NEW technology which hopes to revolutionise homecare for older people is being extended across the district, after a pilot proved a success.

The system sees all information about a person’s care stored securely on a 4G internet-enabled tablet kept in their home, replacing hand-written paper notes.

This tablet acts as a care hub, giving real-time information to homecare workers, family members and medics.

The system has been developed by technology start-up Konnektis, based in the Digital Exchange in Little Germany, part of the city’s Digital Health Enterprise Zone project.

Bradford Council and local care providers Safehands Services and 06 Care piloted the technology in the homes of 10 people for three months last year and the Council is now rolling it out to 150 people across the district.

Businessman Mark Howells co-founded Konnektis with his father after experiencing poor care for his grandfather in the south-east of England.

He said: “As a family we found the communication between various carers to be poor as it tended to rely on paper-based notes.

“As my grandad’s health declined over time, the need for concise real-time information increased but the tools just didn’t exist. We wanted to build a product that should have existed for the network of carers that supported my grandad.”

Usually, the records of a client’s care plan, medical needs and homecare visits is handwritten and kept in a paper file in their home.

But this can lead to problems, such as medication dosages not always being clear or handwritten notes being difficult to read.

Under the Konnektis system, homecare staff use the tablet to access useful information and record the details of their visit, such as when someone last ate or took medication.

Relatives who are not living nearby can log on to a secure website to check when their loved one was last visited or send messages to the homecare staff.

And the clients themselves can check the tablet to see when their next visit is due.

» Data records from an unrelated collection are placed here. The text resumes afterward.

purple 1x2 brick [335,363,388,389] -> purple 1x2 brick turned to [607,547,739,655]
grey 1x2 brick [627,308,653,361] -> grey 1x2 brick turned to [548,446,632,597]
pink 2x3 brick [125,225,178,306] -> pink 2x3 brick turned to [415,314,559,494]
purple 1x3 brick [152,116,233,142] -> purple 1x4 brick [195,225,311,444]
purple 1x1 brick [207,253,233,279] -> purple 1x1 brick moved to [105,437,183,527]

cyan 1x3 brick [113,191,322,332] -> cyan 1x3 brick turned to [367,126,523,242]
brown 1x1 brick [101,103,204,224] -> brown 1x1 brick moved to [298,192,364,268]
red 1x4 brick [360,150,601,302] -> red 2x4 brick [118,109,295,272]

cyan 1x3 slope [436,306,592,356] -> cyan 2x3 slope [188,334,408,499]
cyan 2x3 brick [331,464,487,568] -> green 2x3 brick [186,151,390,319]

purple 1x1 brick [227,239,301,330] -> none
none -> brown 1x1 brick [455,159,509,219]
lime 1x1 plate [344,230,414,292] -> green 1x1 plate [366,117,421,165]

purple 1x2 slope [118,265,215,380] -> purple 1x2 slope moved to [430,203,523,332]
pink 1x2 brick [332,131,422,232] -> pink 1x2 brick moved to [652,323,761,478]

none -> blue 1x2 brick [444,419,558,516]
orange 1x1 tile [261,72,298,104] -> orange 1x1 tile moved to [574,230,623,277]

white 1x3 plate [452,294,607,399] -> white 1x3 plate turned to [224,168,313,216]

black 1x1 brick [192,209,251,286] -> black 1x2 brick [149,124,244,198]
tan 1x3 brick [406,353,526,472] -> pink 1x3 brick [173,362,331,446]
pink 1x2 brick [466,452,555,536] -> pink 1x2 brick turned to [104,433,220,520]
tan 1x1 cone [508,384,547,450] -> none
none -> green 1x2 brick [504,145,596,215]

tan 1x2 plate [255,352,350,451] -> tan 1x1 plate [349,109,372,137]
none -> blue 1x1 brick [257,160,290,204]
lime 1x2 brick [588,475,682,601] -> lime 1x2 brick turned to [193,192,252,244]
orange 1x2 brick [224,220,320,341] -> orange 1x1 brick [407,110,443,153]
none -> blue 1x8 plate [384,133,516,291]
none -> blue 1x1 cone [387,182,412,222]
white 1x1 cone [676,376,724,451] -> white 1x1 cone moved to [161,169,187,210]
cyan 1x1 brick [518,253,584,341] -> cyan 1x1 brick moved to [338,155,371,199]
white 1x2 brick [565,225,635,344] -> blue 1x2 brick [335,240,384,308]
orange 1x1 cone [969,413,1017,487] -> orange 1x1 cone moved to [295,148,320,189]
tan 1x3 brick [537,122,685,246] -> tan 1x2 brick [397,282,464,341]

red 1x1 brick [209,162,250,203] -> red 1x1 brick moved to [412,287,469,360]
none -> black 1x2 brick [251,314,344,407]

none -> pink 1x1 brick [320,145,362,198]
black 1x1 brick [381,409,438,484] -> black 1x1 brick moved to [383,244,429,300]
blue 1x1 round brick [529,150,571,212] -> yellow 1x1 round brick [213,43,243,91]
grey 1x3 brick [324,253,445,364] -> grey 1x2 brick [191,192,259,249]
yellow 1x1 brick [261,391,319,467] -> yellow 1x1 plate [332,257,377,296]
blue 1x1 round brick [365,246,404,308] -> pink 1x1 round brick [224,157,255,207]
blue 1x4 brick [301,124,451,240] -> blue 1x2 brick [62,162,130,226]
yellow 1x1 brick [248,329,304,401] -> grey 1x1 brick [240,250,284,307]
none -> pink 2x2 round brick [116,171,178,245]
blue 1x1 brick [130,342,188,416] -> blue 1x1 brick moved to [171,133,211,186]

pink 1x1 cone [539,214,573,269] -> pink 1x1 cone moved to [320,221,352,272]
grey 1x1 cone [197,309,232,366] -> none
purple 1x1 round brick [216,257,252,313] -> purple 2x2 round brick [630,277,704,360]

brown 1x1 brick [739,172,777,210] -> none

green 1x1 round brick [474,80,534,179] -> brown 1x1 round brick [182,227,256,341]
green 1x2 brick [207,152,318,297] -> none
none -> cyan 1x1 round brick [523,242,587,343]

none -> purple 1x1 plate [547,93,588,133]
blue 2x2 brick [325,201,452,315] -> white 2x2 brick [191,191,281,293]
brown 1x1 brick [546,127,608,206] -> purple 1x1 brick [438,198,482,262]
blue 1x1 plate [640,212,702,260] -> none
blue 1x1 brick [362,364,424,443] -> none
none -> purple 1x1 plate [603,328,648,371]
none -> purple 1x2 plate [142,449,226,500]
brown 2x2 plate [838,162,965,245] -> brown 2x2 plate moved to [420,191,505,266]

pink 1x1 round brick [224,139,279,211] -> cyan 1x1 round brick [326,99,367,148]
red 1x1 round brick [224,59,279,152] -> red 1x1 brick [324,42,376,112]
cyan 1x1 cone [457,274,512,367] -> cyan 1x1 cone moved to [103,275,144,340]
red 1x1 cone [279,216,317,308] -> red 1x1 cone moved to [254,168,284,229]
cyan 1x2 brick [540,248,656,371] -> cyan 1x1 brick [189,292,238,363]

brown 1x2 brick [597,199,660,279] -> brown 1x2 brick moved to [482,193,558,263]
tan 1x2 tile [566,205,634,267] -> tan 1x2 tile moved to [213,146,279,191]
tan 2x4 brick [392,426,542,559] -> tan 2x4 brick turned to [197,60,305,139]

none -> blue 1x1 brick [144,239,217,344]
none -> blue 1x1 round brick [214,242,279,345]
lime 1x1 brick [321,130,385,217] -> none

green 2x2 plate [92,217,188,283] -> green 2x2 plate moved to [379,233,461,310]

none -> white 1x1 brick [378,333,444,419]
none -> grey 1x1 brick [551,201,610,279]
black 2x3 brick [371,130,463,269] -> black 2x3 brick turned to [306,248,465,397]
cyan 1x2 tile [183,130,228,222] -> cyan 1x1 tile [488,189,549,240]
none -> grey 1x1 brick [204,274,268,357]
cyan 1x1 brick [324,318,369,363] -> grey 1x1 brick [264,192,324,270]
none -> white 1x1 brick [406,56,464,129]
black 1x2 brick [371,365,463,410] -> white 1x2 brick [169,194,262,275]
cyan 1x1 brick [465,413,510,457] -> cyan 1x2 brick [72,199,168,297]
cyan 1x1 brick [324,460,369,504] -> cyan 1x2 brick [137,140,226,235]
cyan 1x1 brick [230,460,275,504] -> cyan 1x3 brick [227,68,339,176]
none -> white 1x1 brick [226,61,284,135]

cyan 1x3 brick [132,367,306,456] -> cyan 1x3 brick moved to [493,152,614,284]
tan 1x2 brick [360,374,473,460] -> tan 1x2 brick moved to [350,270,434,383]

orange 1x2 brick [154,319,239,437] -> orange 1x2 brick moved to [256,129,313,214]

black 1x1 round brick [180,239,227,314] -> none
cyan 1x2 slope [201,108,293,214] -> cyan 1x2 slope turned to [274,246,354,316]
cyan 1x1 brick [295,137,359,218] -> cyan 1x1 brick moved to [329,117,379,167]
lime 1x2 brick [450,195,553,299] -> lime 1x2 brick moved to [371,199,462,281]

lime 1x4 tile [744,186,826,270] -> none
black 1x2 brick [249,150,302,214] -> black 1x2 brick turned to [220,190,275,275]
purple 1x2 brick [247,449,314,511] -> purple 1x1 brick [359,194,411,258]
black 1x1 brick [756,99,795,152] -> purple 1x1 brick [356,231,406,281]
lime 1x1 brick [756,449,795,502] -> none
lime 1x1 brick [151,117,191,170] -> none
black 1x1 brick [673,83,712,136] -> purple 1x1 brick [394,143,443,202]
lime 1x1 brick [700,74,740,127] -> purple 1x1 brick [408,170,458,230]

Bradford Council has said the new technology complements its ‘Home First’ policy, which aims to help people stay at home for longer and reduce the need for more expensive care homes. The authority has to save £16m from its care costs in the next two years.

The new technology will not cost the service users anything, and Bradford Council will monitor whether the system costs the authority money or saves money in the long-run.

Kersten England, the Council’s chief executive, said: “I’m delighted that we are piloting such an innovative product to optimise the delivery of social care, the resourcing of which is a problem facing councils up and down the country. We need creative solutions like Konnektis to tackle this.”

Councillor Val Slater, executive member for health and wellbeing, said: “This is a much more efficient way of keeping a person’s care records, meaning information can be accessed quickly and easily by every professional who visits them which will lead to things being done more efficiently and important details being passed on.”

And Roger Marsh, chairman of the Leeds City Region Enterprise Partnership, said it was “exciting and revolutionary new technology that I believe will ultimately vastly improve the delivery of care services across the UK”.